Actually more a trailer, but I thought this might be fun.
This is quite gonzo - a term I often use to interchange between self authorship and what's going on in the mind.
John Sturrock an incredible photographer and lecturer put this up on the board, last week as we double-headed.
How right he is, how right the quote, which I have doctored and added to:
We read images and film with our emotions; they are symbols that communicate with our sub conscious. Our minds make assumptions about their content and meaning, thus the image depends on the context with which it has been used.
The image and film's state can be heightened by elements such as music, colour and narrative - all of which add texture, qualification and interpretation.
The right side free-wheeling mind assimilates and hands over to the left side sequential and more ordered.
How you react with the product is completely up to you
Making a film/trailer/ flash movie/ site/ is an inspirational love affair - particularly when there's no green backs awaiting you.
I suppose this vocation can be a bit like an artist painter - making pieces out of the sheer enjoyment, and that's often my starting block.
If it's straight news then I'd like to think I'll gain the zeal from the story, but when it's a feature two things fight each other: the pic and the music.
Ridley Scott talked about how Gladiator was inspired by a single pic and I had some idea what he meant.
It's like a word association game: one image begats another and so on.
When I heard this music (see below), I couldn't get it out of my head.

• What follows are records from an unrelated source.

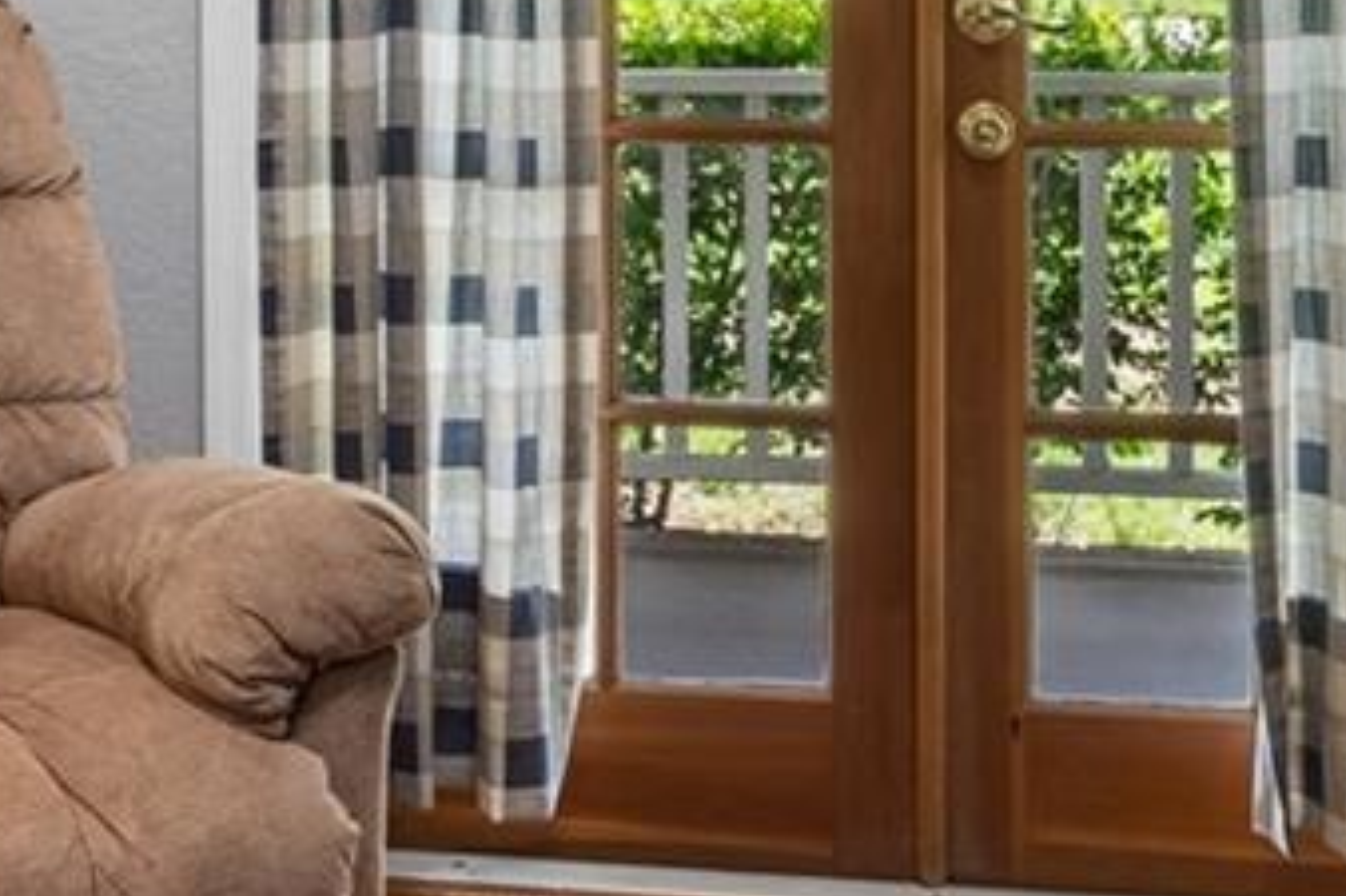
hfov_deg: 27.9
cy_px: -127
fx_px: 2653
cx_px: 259
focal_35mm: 71
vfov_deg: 18.3
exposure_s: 1/6
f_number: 7.1
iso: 100
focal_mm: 10
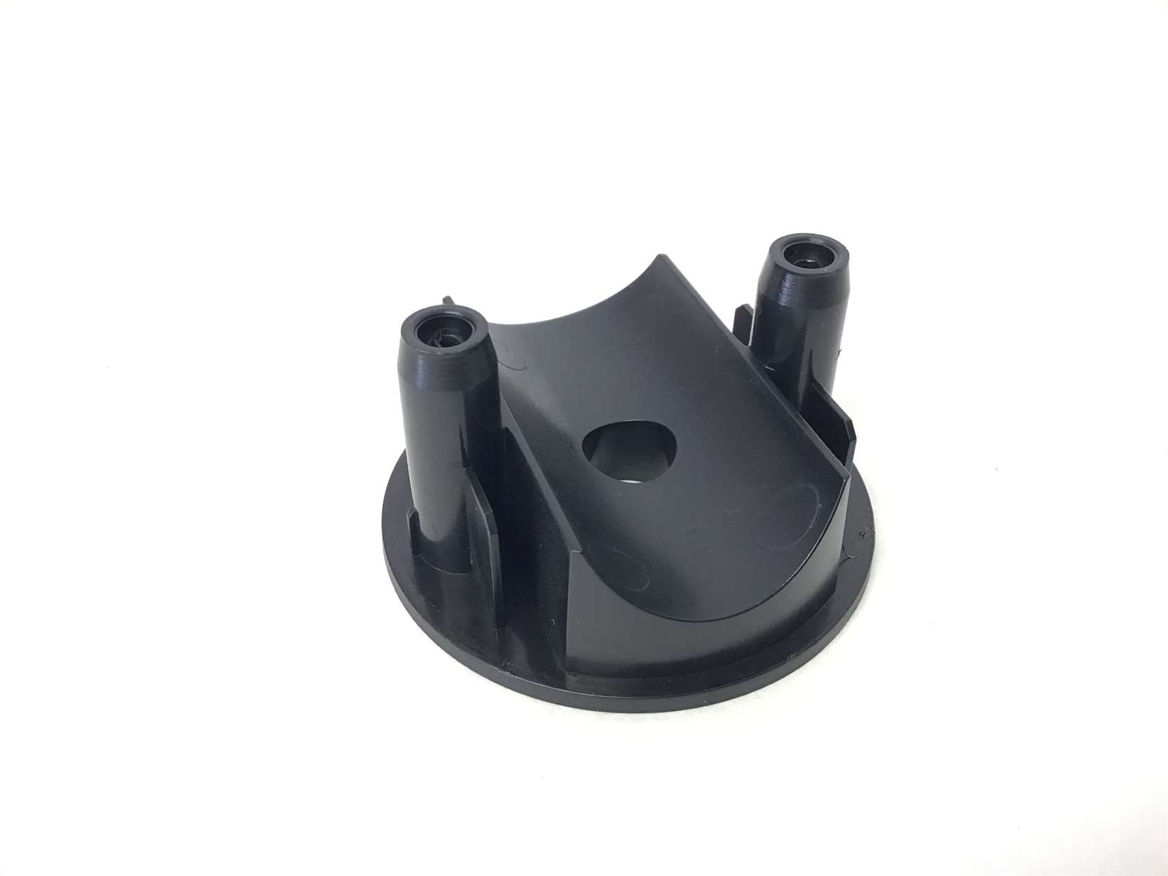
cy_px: 438
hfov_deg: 58.4
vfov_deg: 45.4
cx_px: 584
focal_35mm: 31
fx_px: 1046
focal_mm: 3.3
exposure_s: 1/30
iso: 40
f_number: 2.4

The energy, pace said it all. I bought the license and played it at high volume on my Mac with speakers with no light in the room.
It allows me to visualise scenes and how the music might be interpreted; also I'm editing sequences together.
Then two images came to mind - which I have laid over this quicktime file.
Left side - right side brain
These two marry the music pretty well. They are scenes shot in Cairo for a project looking at Multimedia. Last summer I was there with Robb Montgomery and we made a behind the scenes attending to a number of projects about multimedia.
I have since continued looking at this with elements for a half hour feature which I can put together.
Unfortunately I can't do that in a couple of days because of commitments, but we can look at how I might get something decent - I hope, together.
So this qt movie of two stills sets the trend.
From here some point tonight I'll dig through my archive and look for approp shots from Cairo, London etc.
Once I have got the shots, we'll start to manipulate them.
Manipulating shots is perhaps the more trying for any videojournalist. It's a feel thing. I'll use a few ghosting effects and what I call grandma's recipe - stuff that I've built up which in many ways has no structure.
Now wait, I'm not saying I'm Pollock, but if I had to a chance to ask him how does he know where to daub his strokes, the paint, I'd be highly interested in his reply.
I wouldn't be surprised if he said, he just feels it. It may look random and perhaps it is, but the manipulation of imagery is dependent on the context and image, and that often can feel you with an emotional state that allows you to do things you wouldn't even consider worthwhile before.
For instance in one short I made I recorded the film onto my Super 8mm and then projected that onto water surface and refilmed with my dvcam.
I have no idea why, other than the music and the mood suited something haunting and I'd somehow conjured up, most likely from seeing someone else, a way of meeting that.
Anyhow's enough of that. Lets see what happens tomorrow.